Improving the accuracy of estimators for the two-point correlation function

TL;DR

This paper introduces geometrically motivated and quasi-Monte Carlo estimators that significantly improve the accuracy and speed of two-point correlation function estimates in astrophysics, outperforming standard methods.

Contribution

The authors develop and validate new estimators using low-discrepancy sequences, achieving near-linear error scaling and substantial computational speedups over traditional random point methods.

Findings

Error scales as 1/N_q with new estimators, compared to 1/√N_r for standard methods.

Speedup factors range from 50% to several thousand times faster.

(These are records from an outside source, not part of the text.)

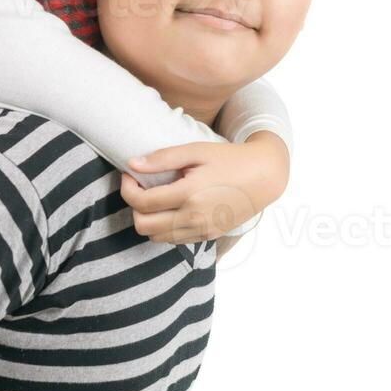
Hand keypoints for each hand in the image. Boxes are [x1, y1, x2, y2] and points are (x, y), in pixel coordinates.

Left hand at [122, 131, 289, 243]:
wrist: (264, 176)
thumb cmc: (230, 159)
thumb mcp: (197, 150)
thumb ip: (163, 158)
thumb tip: (132, 164)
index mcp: (189, 194)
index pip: (141, 202)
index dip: (127, 188)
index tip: (130, 174)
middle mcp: (194, 218)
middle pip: (143, 225)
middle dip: (134, 207)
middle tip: (140, 187)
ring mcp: (202, 230)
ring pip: (156, 237)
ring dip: (148, 219)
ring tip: (157, 197)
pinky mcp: (208, 236)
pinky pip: (174, 239)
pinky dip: (164, 227)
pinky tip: (172, 207)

Applicable to incomplete galaxy catalogues with maintained accuracy.

Abstract

We show how to increase the accuracy of estimates of the two-point correlation function without sacrificing efficiency. We quantify the error of the pair-counts and of the Landy-Szalay estimator by comparing them with exact reference values. The standard method, using random point sets, is compared to geometrically motivated estimators and estimators using quasi-Monte~Carlo integration. In the standard method, the error scales proportionally to $1/\sqrt{N_r}$, with $N_r$ being the number of random points. In our improved methods, the error scales almost proportionally to $1/N_q$, where $N_q$ is the number of points from a low-discrepancy sequence. We study the run times of the new estimator in comparison to those of the standard estimator, keeping the same level of accuracy. For the considered case, we always see a speedup ranging from 50% up to a factor of several thousand. We also discuss how to apply these improved estimators to incompletely sampled galaxy catalogues.